# Fish oil pills?



## jondancer (Aug 2, 2011)

Is cod liver oil the same as fish oil pills?


----------



## Neeko (Aug 2, 2011)

not sure, but gnc, mabe walgreens, cvs will have the liquid stuff. Ive done a tbs from pills and it is messy and not very cost efficent. Ig ot my cod liver oil from gnc 13 bucks i think for a big bottle.


----------



## Toby_H (Aug 2, 2011)

Yes it's the same stuff... yes the pills are a lot more expensive and a lot less convenient...


----------



## laurarfl (Aug 3, 2011)

Not really. Fish oil comes from the flesh while cod liver oil comes from the liver. The liver provides vitamins, especially A and D.


----------



## got10 (Aug 3, 2011)

Im not sure how they render the fish oil but its a lot more convenient for me to feed with the fish oil pills than to use the oil in liquid form when using whole prey items. I usually place the pill in the body cavity of the food item 


i just pop the pills into the whle prey items and there you go . its alot more convenient to give that way. I dont know what process the extract the fish oil out of the fish but I do believe it is all from the livers . I dont know . Ill just google it to be sure


----------



## laurarfl (Aug 4, 2011)

— Data excerpt —
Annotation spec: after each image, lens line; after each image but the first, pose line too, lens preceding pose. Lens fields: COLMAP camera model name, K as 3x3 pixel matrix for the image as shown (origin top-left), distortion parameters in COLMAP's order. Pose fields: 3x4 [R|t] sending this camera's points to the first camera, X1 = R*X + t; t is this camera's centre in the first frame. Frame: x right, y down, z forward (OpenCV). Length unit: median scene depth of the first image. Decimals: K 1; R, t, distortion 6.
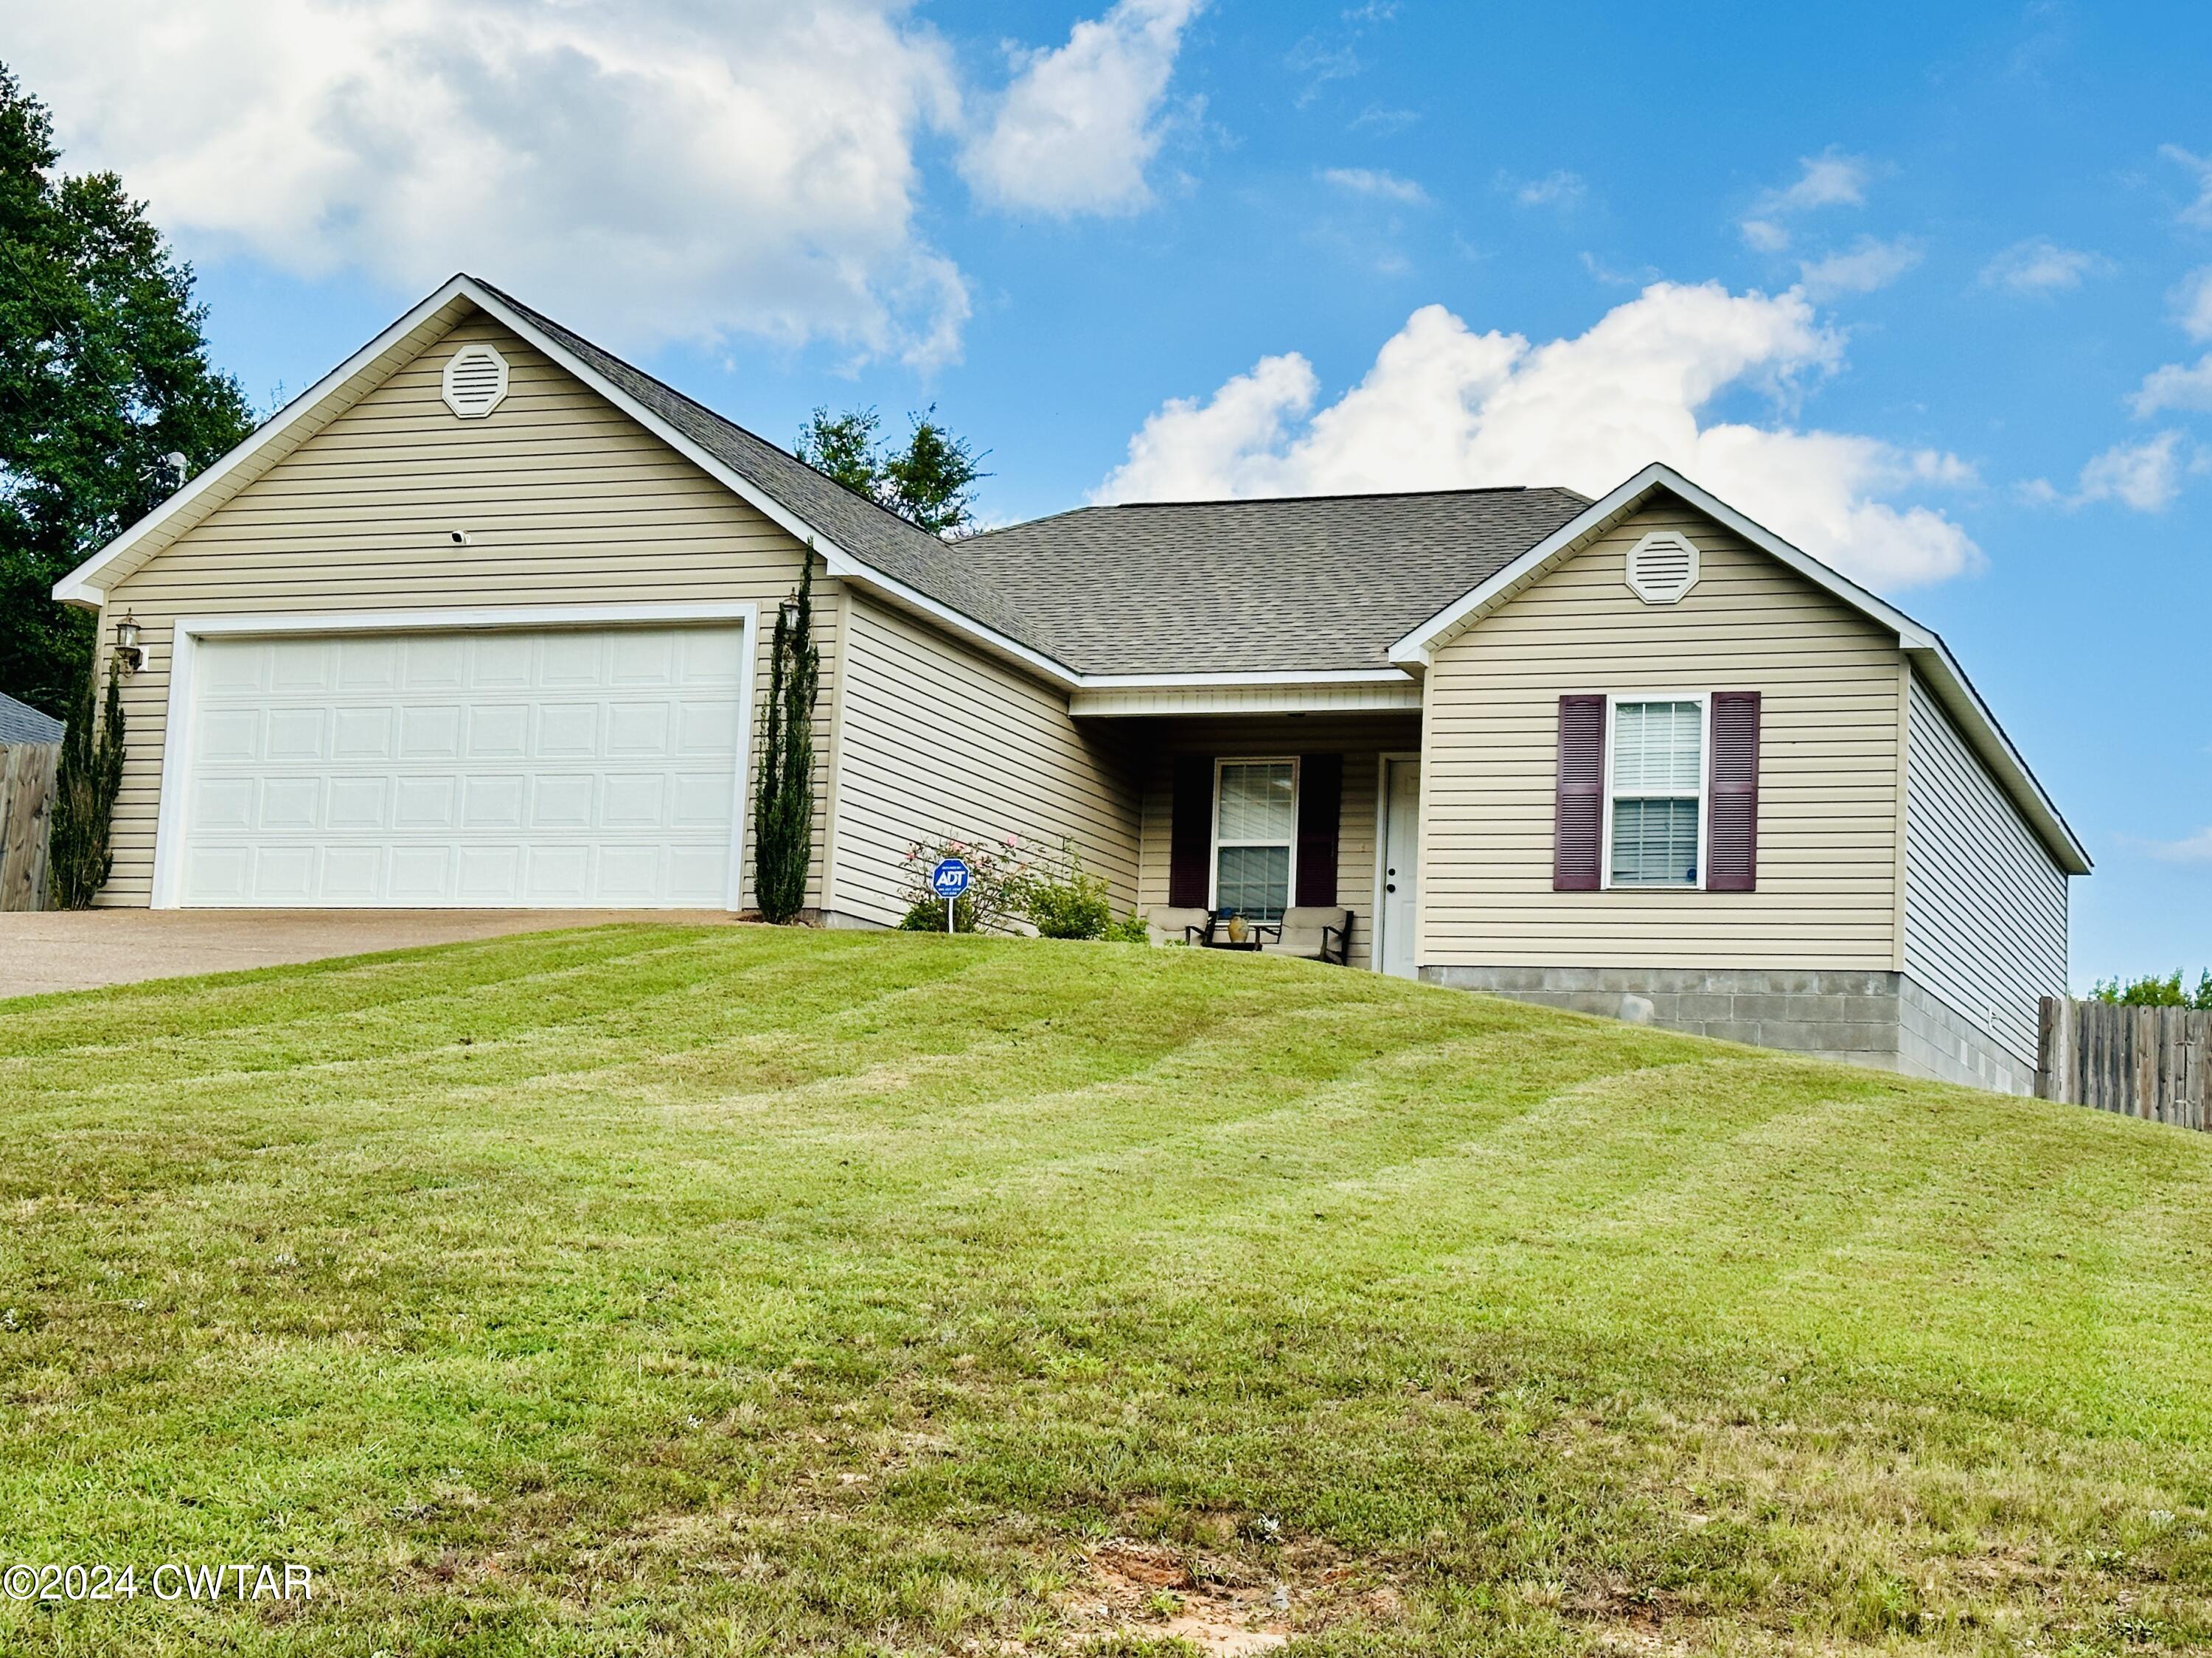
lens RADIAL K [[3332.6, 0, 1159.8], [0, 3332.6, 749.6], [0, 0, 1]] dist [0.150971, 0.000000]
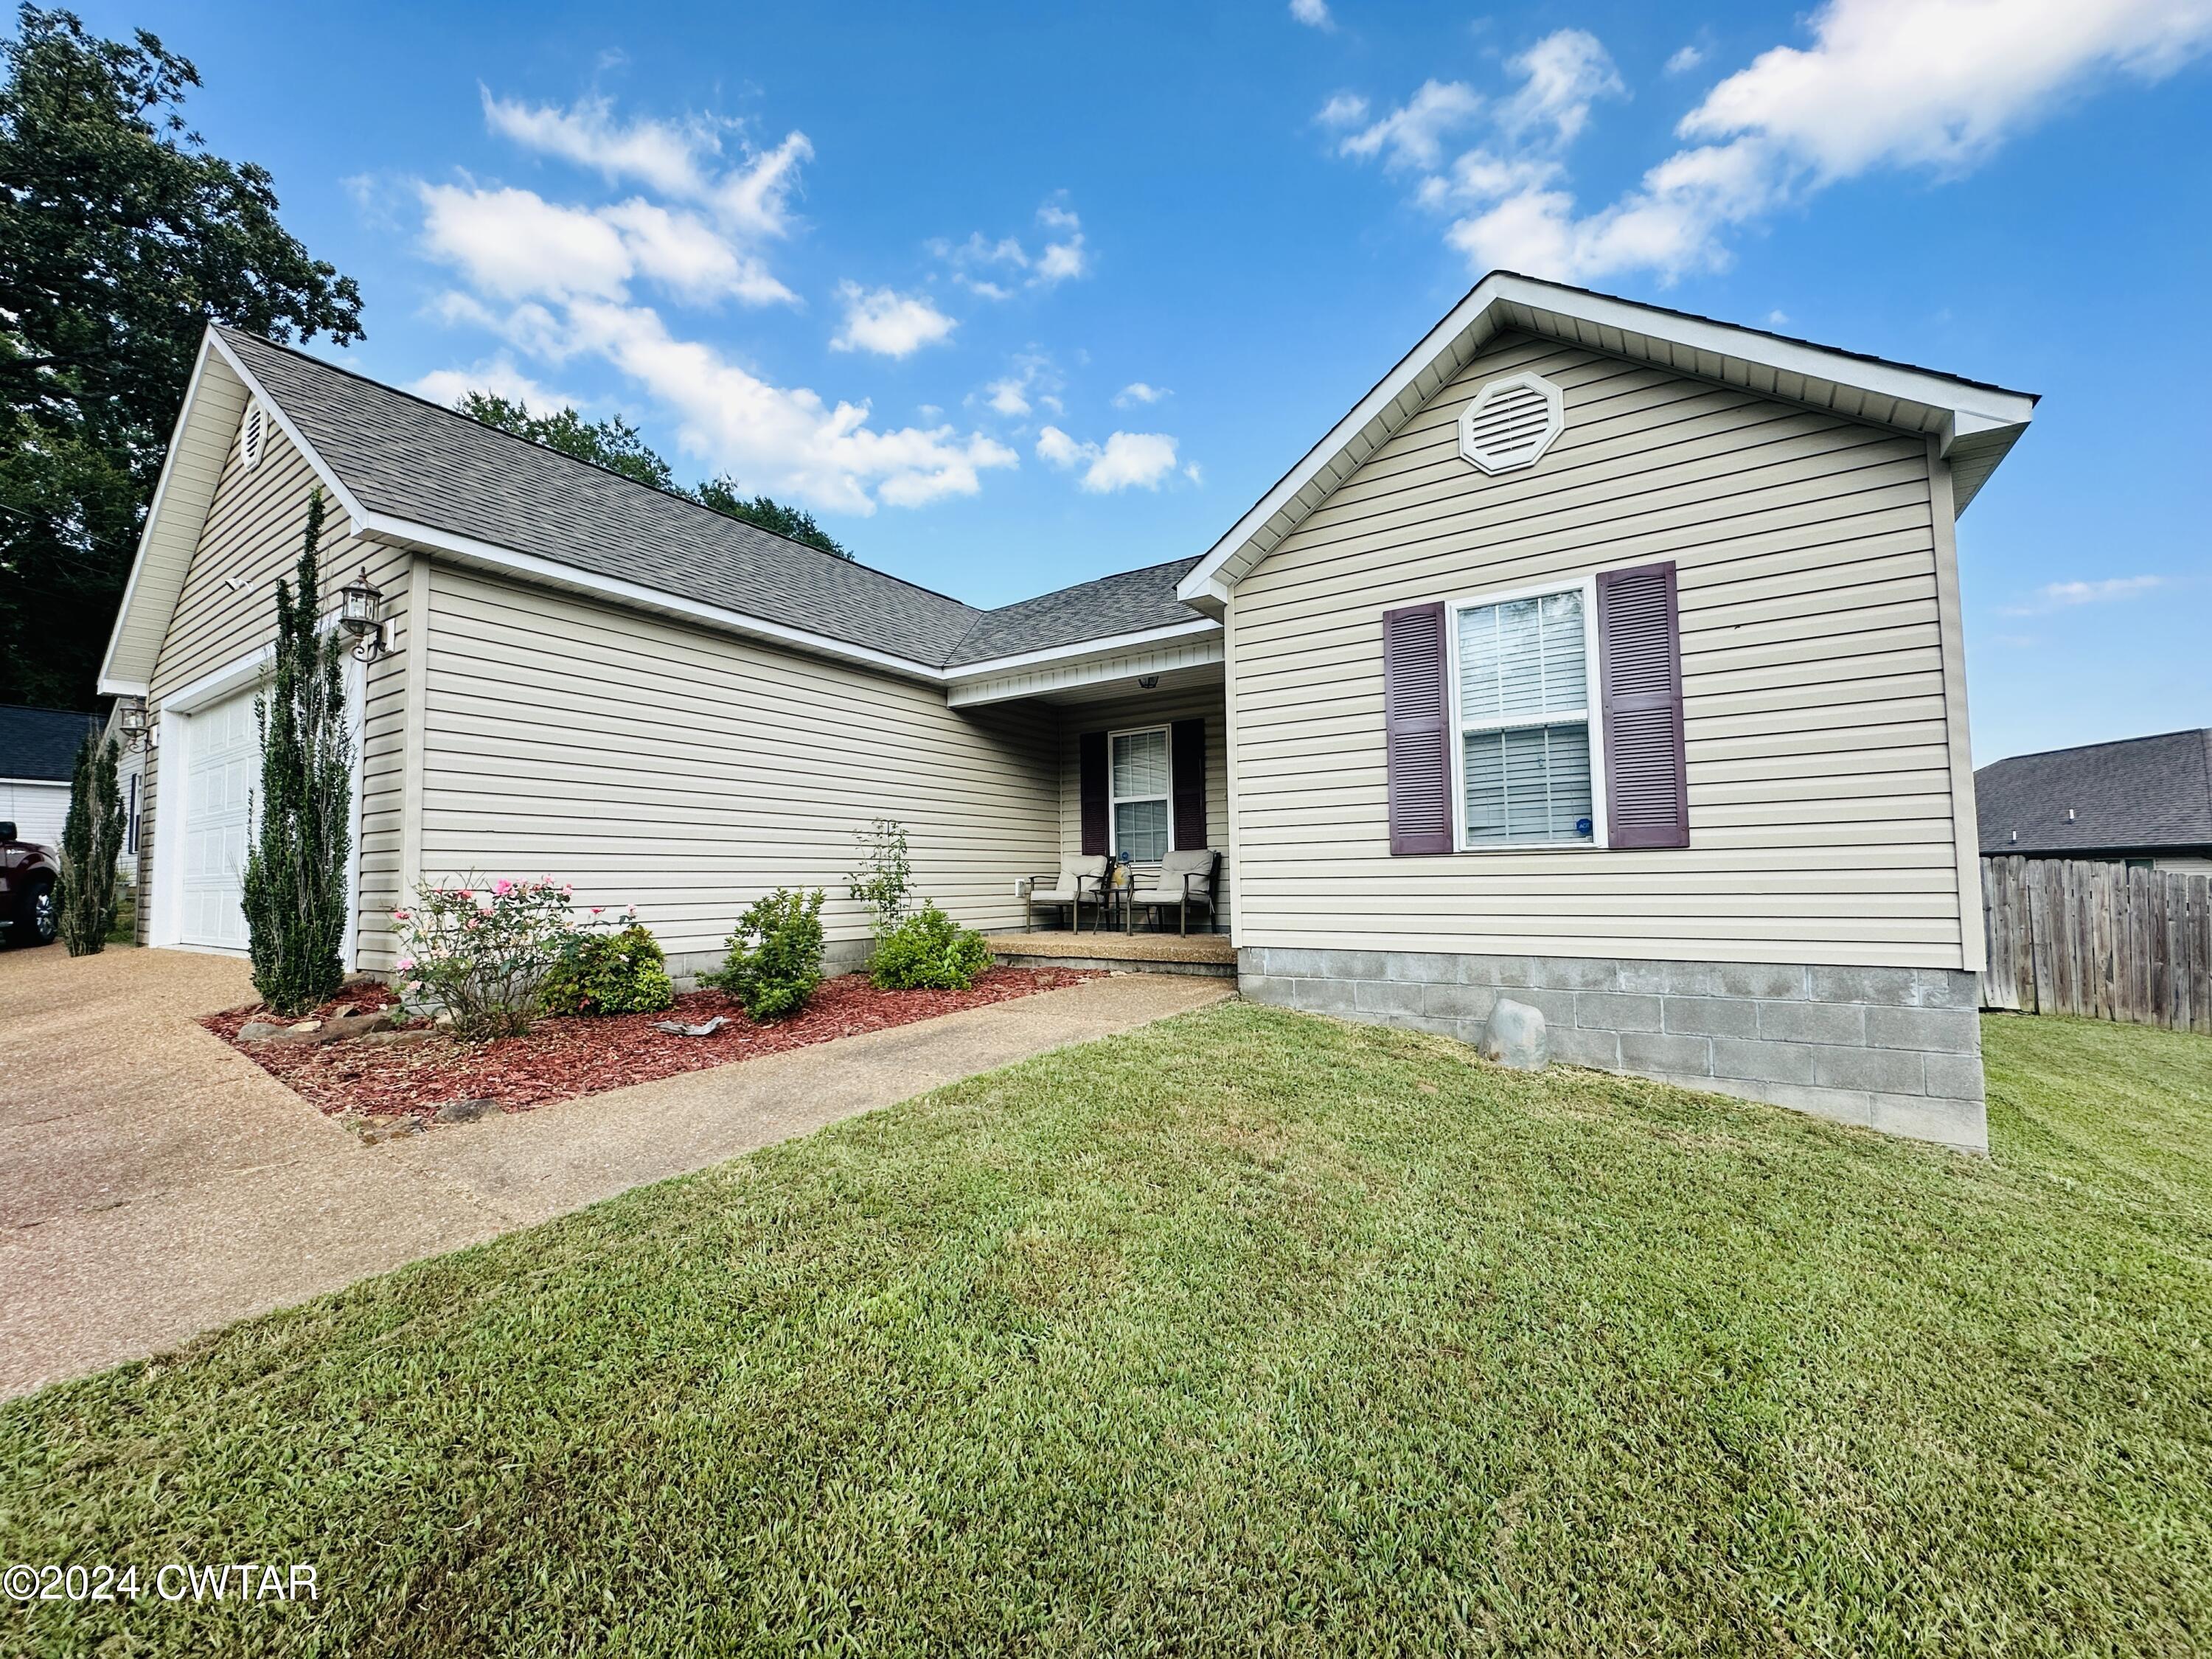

— The problem —
Carry on the fish oil thread from its final line.

— Task answer —
A lot of it is concerned with the type of fish used, too. Fish oil comes from the flesh of oily fish. If it doesn't specifically say "liver oil", it doesn't include the liver. It has to do with marketing and why people need certain things. People take liver oil because they are looking for certain levels of vitamins (usu D and A) and percetanges of fatty acids. People take plain fish oil for omega 3's and higher levels of DHA. Liver oil has high levels of Vit A so you may not want to use a whole pill for a tegu since A and D are stored in the body.


----------



## Toby_H (Aug 4, 2011)

Thanks for the details Laura!

I have a drop stem (larger than an eye dropper but smaller than a turkey baster) that I use to squirt fish oil into whole prey. If the Tegu takes the prey head first everything goes very well. But if he takes it any other way a larger portion of the oil spills out the preys mouth.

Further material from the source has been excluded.